▶ [Work required]:
Down to the last line below, repeat the entries word for word and drop the pictures.

▶ [Supplied material]:
■ ■ ■
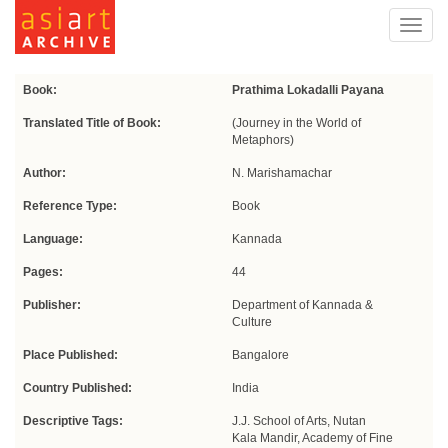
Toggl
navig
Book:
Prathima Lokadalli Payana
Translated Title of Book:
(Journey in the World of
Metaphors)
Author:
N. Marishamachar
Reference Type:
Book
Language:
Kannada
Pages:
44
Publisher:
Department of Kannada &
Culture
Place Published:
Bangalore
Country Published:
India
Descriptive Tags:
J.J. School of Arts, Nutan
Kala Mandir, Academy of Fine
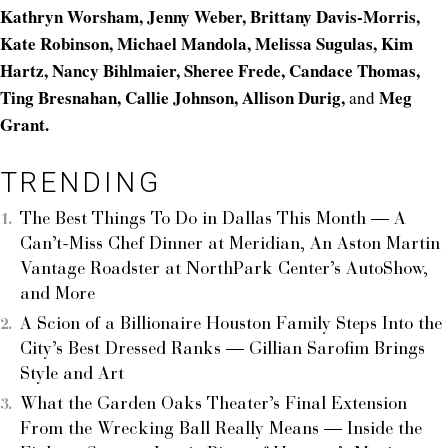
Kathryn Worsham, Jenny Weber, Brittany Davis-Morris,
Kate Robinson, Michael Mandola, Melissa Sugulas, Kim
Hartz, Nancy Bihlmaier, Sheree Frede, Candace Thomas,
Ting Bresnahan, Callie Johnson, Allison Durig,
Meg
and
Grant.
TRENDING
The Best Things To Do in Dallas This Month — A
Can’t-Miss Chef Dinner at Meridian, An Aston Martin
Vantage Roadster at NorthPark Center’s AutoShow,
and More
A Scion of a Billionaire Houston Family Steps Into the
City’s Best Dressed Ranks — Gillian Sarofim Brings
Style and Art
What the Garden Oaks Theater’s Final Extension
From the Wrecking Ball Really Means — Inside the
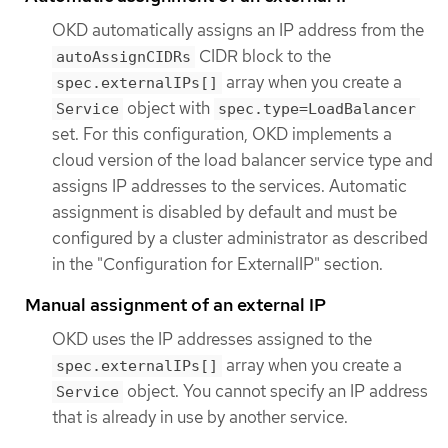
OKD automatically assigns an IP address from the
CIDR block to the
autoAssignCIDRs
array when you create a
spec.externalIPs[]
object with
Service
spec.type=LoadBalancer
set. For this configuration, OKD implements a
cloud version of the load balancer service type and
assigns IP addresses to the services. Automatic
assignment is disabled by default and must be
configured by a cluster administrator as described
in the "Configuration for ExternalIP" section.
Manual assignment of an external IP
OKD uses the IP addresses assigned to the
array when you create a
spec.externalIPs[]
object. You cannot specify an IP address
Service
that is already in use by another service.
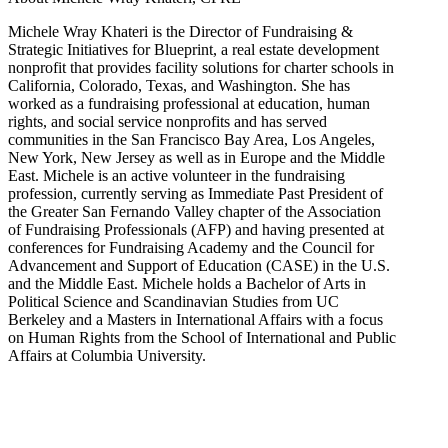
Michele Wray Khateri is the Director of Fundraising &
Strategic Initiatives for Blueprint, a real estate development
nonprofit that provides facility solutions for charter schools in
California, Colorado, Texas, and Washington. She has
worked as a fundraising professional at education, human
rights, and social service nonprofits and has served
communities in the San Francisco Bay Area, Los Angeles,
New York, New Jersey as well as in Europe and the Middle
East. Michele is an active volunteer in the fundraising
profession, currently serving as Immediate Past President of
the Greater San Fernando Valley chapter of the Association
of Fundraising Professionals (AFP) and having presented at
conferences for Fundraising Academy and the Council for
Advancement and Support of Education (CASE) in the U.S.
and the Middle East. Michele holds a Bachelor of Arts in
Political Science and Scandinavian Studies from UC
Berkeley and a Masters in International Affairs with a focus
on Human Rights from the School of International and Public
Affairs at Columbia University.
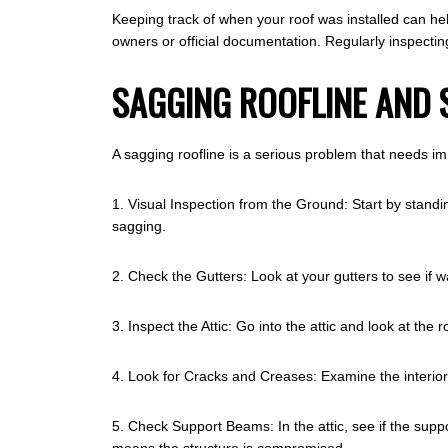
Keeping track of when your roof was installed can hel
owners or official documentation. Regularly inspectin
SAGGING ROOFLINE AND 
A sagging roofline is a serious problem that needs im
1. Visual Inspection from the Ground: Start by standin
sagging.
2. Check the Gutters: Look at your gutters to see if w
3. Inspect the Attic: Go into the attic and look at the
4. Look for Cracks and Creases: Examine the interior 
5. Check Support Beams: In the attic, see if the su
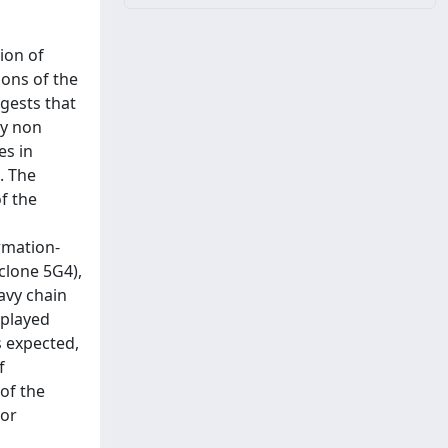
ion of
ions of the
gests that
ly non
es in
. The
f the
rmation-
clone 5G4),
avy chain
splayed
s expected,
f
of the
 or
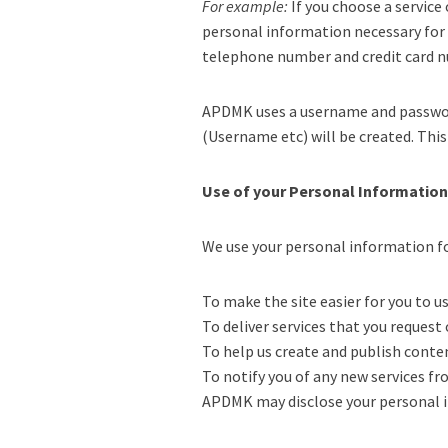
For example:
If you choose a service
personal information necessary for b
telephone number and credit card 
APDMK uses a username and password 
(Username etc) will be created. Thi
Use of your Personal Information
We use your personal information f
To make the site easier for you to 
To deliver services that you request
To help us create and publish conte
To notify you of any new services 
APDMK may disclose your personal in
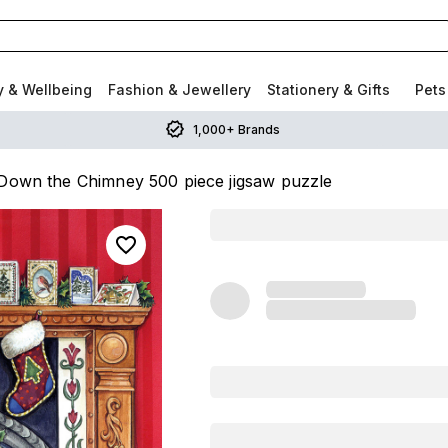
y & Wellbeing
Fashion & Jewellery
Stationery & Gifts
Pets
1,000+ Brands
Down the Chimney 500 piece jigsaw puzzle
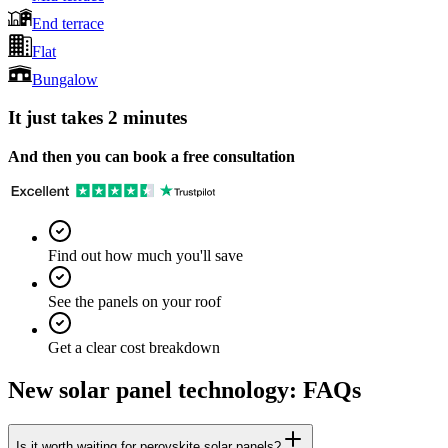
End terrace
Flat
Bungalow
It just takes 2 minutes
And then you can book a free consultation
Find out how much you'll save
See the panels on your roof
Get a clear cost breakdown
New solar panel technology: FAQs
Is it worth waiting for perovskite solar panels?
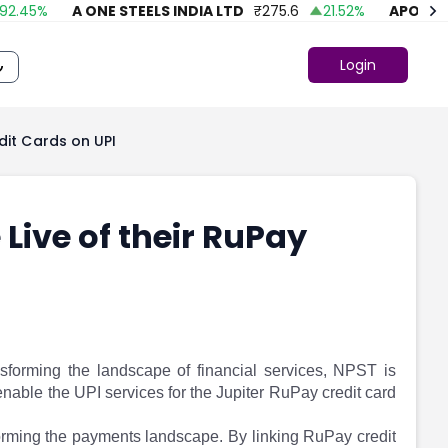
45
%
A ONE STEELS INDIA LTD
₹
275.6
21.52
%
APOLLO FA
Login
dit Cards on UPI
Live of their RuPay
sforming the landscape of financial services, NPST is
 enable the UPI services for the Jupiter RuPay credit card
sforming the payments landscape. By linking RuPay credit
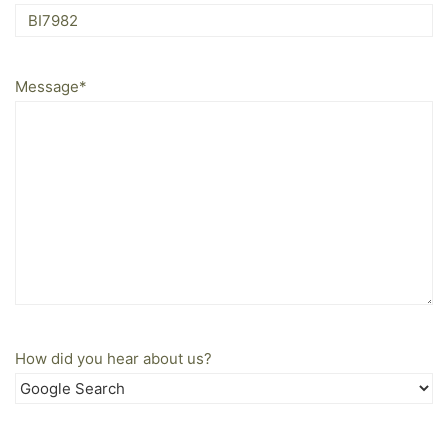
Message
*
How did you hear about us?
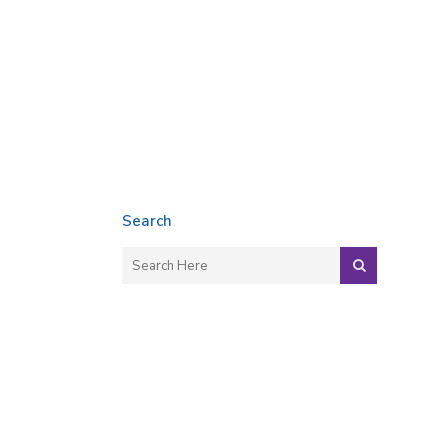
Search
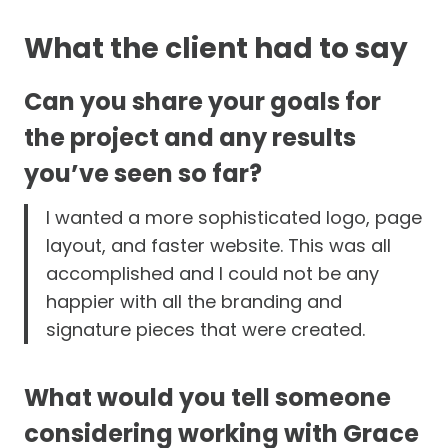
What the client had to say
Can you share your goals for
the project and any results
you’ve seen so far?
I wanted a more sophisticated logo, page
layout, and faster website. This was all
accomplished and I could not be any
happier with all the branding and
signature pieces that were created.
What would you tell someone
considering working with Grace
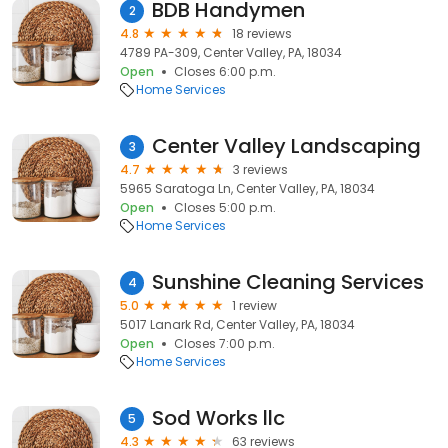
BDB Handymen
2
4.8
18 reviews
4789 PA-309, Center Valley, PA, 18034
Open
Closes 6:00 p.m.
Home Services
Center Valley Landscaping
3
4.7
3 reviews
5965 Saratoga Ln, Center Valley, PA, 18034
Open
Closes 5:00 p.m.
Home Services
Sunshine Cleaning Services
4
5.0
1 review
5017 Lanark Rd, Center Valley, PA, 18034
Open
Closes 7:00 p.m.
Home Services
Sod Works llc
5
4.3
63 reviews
■ ■ ■
▶ [Written response]:
Toggl
navig
Book:
Prathima Lokadalli Payana
Translated Title of Book:
(Journey in the World of
Metaphors)
Author:
N. Marishamachar
Reference Type:
Book
Language:
Kannada
Pages:
44
Publisher:
Department of Kannada &
Culture
Place Published:
Bangalore
Country Published:
India
Descriptive Tags:
J.J. School of Arts, Nutan
Kala Mandir, Academy of Fine
Kathryn Worsham, Jenny Weber, Brittany Davis-Morris,
Kate Robinson, Michael Mandola, Melissa Sugulas, Kim
Hartz, Nancy Bihlmaier, Sheree Frede, Candace Thomas,
Ting Bresnahan, Callie Johnson, Allison Durig,
Meg
and
Grant.
TRENDING
The Best Things To Do in Dallas This Month — A
Can’t-Miss Chef Dinner at Meridian, An Aston Martin
Vantage Roadster at NorthPark Center’s AutoShow,
and More
A Scion of a Billionaire Houston Family Steps Into the
City’s Best Dressed Ranks — Gillian Sarofim Brings
Style and Art
What the Garden Oaks Theater’s Final Extension
From the Wrecking Ball Really Means — Inside the
OKD automatically assigns an IP address from the
CIDR block to the
autoAssignCIDRs
array when you create a
spec.externalIPs[]
object with
Service
spec.type=LoadBalancer
set. For this configuration, OKD implements a
cloud version of the load balancer service type and
assigns IP addresses to the services. Automatic
assignment is disabled by default and must be
configured by a cluster administrator as described
in the "Configuration for ExternalIP" section.
Manual assignment of an external IP
OKD uses the IP addresses assigned to the
array when you create a
spec.externalIPs[]
object. You cannot specify an IP address
Service
that is already in use by another service.
Michele Wray Khateri is the Director of Fundraising &
Strategic Initiatives for Blueprint, a real estate development
nonprofit that provides facility solutions for charter schools in
California, Colorado, Texas, and Washington. She has
worked as a fundraising professional at education, human
rights, and social service nonprofits and has served
communities in the San Francisco Bay Area, Los Angeles,
New York, New Jersey as well as in Europe and the Middle
East. Michele is an active volunteer in the fundraising
profession, currently serving as Immediate Past President of
the Greater San Fernando Valley chapter of the Association
of Fundraising Professionals (AFP) and having presented at
conferences for Fundraising Academy and the Council for
Advancement and Support of Education (CASE) in the U.S.
and the Middle East. Michele holds a Bachelor of Arts in
Political Science and Scandinavian Studies from UC
Berkeley and a Masters in International Affairs with a focus
on Human Rights from the School of International and Public
Affairs at Columbia University.
Keeping track of when your roof was installed can hel
owners or official documentation. Regularly inspectin
SAGGING ROOFLINE AND 
A sagging roofline is a serious problem that needs im
1. Visual Inspection from the Ground: Start by standin
sagging.
2. Check the Gutters: Look at your gutters to see if w
3. Inspect the Attic: Go into the attic and look at the
4. Look for Cracks and Creases: Examine the interior 
5. Check Support Beams: In the attic, see if the su
ion of
ions of the
gests that
ly non
es in
. The
f the
rmation-
clone 5G4),
avy chain
splayed
s expected,
f
of the
 or
For example:
If you choose a service
personal information necessary for b
telephone number and credit card 
APDMK uses a username and password 
(Username etc) will be created. Thi
Use of your Personal Information
We use your personal information f
To make the site easier for you to 
To deliver services that you request
To help us create and publish conte
To notify you of any new services 
APDMK may disclose your personal in
y & Wellbeing
Fashion & Jewellery
Stationery & Gifts
Pets
1,000+ Brands
Down the Chimney 500 piece jigsaw puzzle
End terrace
Flat
Bungalow
It just takes 2 minutes
And then you can book a free consultation
Find out how much you'll save
See the panels on your roof
Get a clear cost breakdown
New solar panel technology: FAQs
Is it worth waiting for perovskite solar panels?
45
%
A ONE STEELS INDIA LTD
₹
275.6
21.52
%
APOLLO FA
Login
dit Cards on UPI
Live of their RuPay
sforming the landscape of financial services, NPST is
 enable the UPI services for the Jupiter RuPay credit card
sforming the payments landscape. By linking RuPay credit
Message
*
How did you hear about us?
Search
What the client had to say
Can you share your goals for
the project and any results
you’ve seen so far?
I wanted a more sophisticated logo, page
layout, and faster website. This was all
accomplished and I could not be any
happier with all the branding and
signature pieces that were created.
What would you tell someone
considering working with Grace
BDB Handymen
2
4.8
18 reviews
4789 PA-309, Center Valley, PA, 18034
Open
Closes 6:00 p.m.
Home Services
Center Valley Landscaping
3
4.7
3 reviews
5965 Saratoga Ln, Center Valley, PA, 18034
Open
Closes 5:00 p.m.
Home Services
Sunshine Cleaning Services
4
5.0
1 review
5017 Lanark Rd, Center Valley, PA, 18034
Open
Closes 7:00 p.m.
Home Services
Sod Works llc
5
4.3
63 reviews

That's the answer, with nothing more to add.